I think we should let the wildlife folks do their jobs, listen to their recommendations, and move forward. We need to quit humanizing animals.


----------



## TPrawitt91 (Sep 1, 2015)

I agree with that, where are the experts?


----------



## SX3 (Jun 3, 2014)

Excellent point Jeff.

My absolute favorite place in the world is the Sunlight Basin and Beartooth highway area just east of Cooke City Montana but on the Wyoming side. The wolf and grizzly populations in this area are crazy. We spend a week in July camping in Sunlight and fishing the surrounding area. Grizzly and wolf tracks are common along the creek beds. I have walked up on one grizzly while fishing and seen wolves and grizzlies while driving. We listened to a wolf pack howling just across the river from our camp one night on our last trip. 

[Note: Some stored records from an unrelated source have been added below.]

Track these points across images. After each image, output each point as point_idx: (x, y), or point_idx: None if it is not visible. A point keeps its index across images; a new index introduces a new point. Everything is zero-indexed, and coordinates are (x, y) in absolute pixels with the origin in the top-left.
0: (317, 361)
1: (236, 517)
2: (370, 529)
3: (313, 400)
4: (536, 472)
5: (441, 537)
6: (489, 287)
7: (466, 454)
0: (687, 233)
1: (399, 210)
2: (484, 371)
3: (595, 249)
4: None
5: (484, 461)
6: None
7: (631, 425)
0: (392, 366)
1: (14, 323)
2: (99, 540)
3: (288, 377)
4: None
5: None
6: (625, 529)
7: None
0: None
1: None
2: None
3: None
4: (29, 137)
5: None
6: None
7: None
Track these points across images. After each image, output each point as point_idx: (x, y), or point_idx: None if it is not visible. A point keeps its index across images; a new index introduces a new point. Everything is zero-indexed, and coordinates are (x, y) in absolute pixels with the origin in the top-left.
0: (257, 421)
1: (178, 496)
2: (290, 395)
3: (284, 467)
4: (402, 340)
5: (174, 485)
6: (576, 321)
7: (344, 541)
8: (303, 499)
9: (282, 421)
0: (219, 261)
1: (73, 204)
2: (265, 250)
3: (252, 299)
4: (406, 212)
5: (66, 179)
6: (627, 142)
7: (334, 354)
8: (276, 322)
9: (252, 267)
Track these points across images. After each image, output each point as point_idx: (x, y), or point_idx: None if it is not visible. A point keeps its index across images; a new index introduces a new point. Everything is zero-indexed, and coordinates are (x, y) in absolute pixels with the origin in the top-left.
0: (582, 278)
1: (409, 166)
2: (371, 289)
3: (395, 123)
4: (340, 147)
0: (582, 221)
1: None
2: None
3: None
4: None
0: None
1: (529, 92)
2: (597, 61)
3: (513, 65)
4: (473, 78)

I was then at a family reunion a couple weeks ago just outside the east entrance of Yellowstone at Buffalo Bill Scout camp. I was talking with the camp director and someone mentioned bears. He told us all they see for bears in the area are grizzly bears. The black bear population pretty much has been killed off by the grizzly bears. I love to see bears but they must be controlled. I totally believe if they are saying there are 700 bears the actual number is actually significantly higher.

Moose used to be common in the area, I rarely see them anymore. Are the bunny huggers okay with the decimation of the black bear and moose populations? Just a hint, they are. I don't believe they care as much about the animals as they do about stopping hunting. 

I doubt that it comes as a surprise to many that this judge is legislating from the bench. I would have been more surprised had he let the hunt go forward.


----------



## hunting777 (May 3, 2009)

to suspend it two days before the hunt???? Come on. All the prep work, time and money that these hunters spent into this hunt. It's just frustrating.


----------



## 3arabians (Dec 9, 2014)

hunting777 said:


> to suspend it two days before the hunt???? Come on. All the prep work, time and money that these hunters spent into this hunt. It's just frustrating.


I wonder if any hunters are already camped out of cell phone range and have been scouting. Now the wife has to rally up the mountain to give this bad news.

Sent from my SAMSUNG-SM-G891A using Tapatalk


----------



## High Desert Elk (Aug 21, 2012)

3arabians said:


> I wonder if any hunters are already camped out of cell phone range and have been scouting. Now the wife has to rally up the mountain to give this bad news.
> 
> Sent from my SAMSUNG-SM-G891A using Tapatalk


The judge overstepped their bounds and have absolutely no authority to rule or issue edicts based on emotion when it comes to wildlife management. The process was followed and the teddy bear was delisted. The state game agency made it public with data.

I say the hunters out in the sticks with no cell phone range/coverage and having no knowledge of this crybaby suspension antic need to proceed forward and wildlife officers need to tell the judge to go pound sand.

What an idiot...


----------



## stillhunterman (Feb 15, 2009)

o-|| -8/- :fencing:


----------